• **INFORMATION SHOWN**:
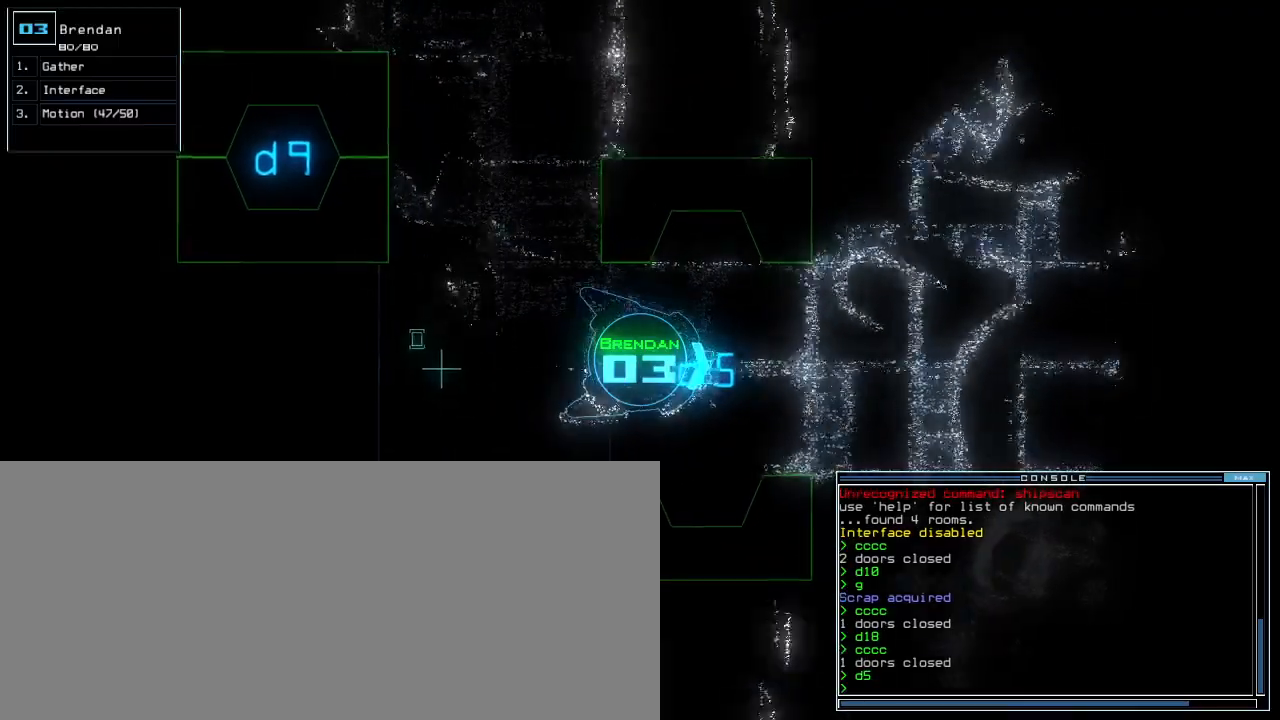
{"keys": [], "events": [[180, "up", "up"]]}
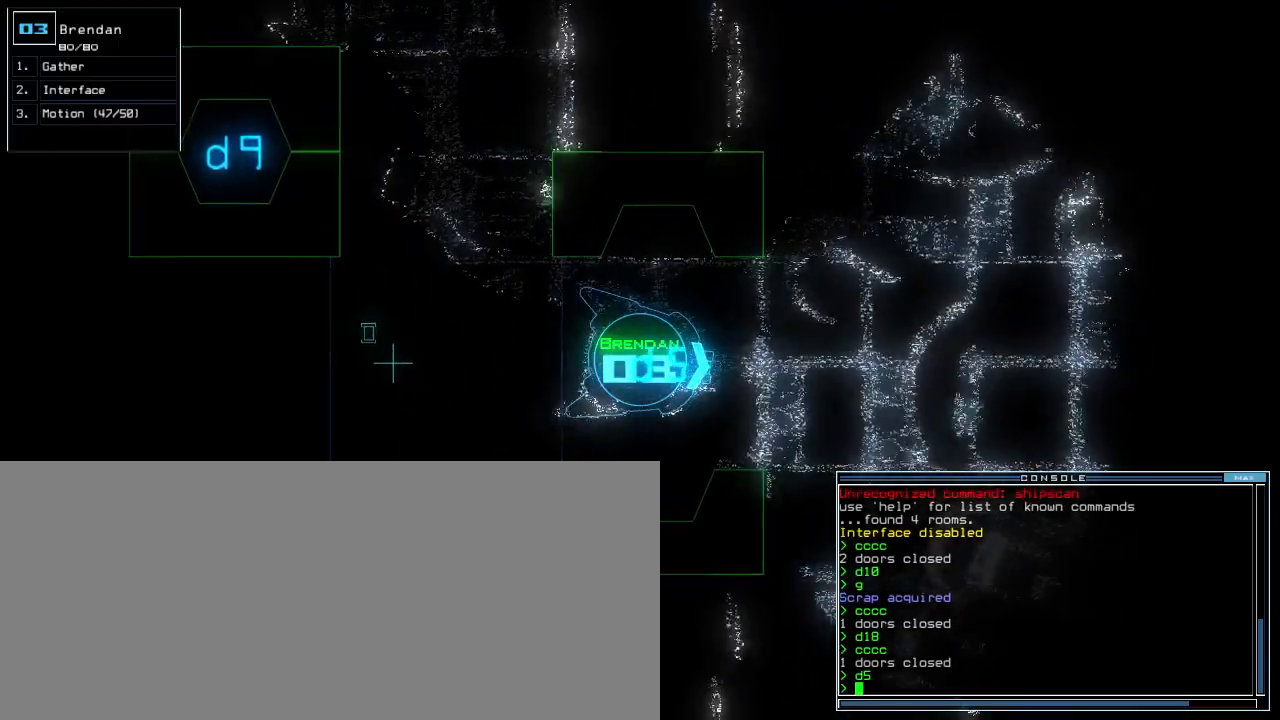
{"keys": ["up"], "events": [[300, "left", "down"], [300, "up", "down"], [460, "left", "up"]]}
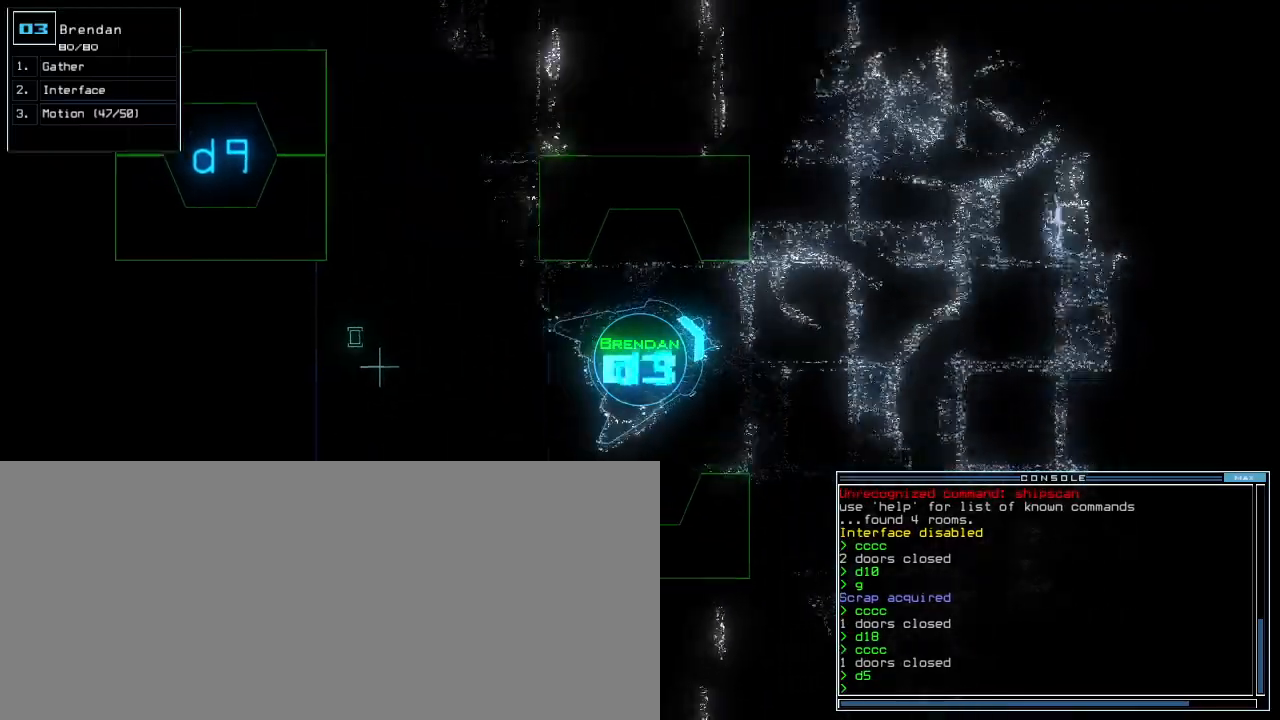
{"keys": ["right", "up"], "events": [[160, "right", "down"], [300, "right", "up"], [400, "right", "down"]]}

• **AIM OF THE TASK**: The full listing, reproduced exactly and without pictures, is the expected output.

• **PROBLEM SOLUTION**:
{"keys": [], "events": [[180, "up", "up"]]}
{"keys": ["up"], "events": [[300, "left", "down"], [300, "up", "down"], [460, "left", "up"]]}
{"keys": ["right", "up"], "events": [[160, "right", "down"], [300, "right", "up"], [400, "right", "down"]]}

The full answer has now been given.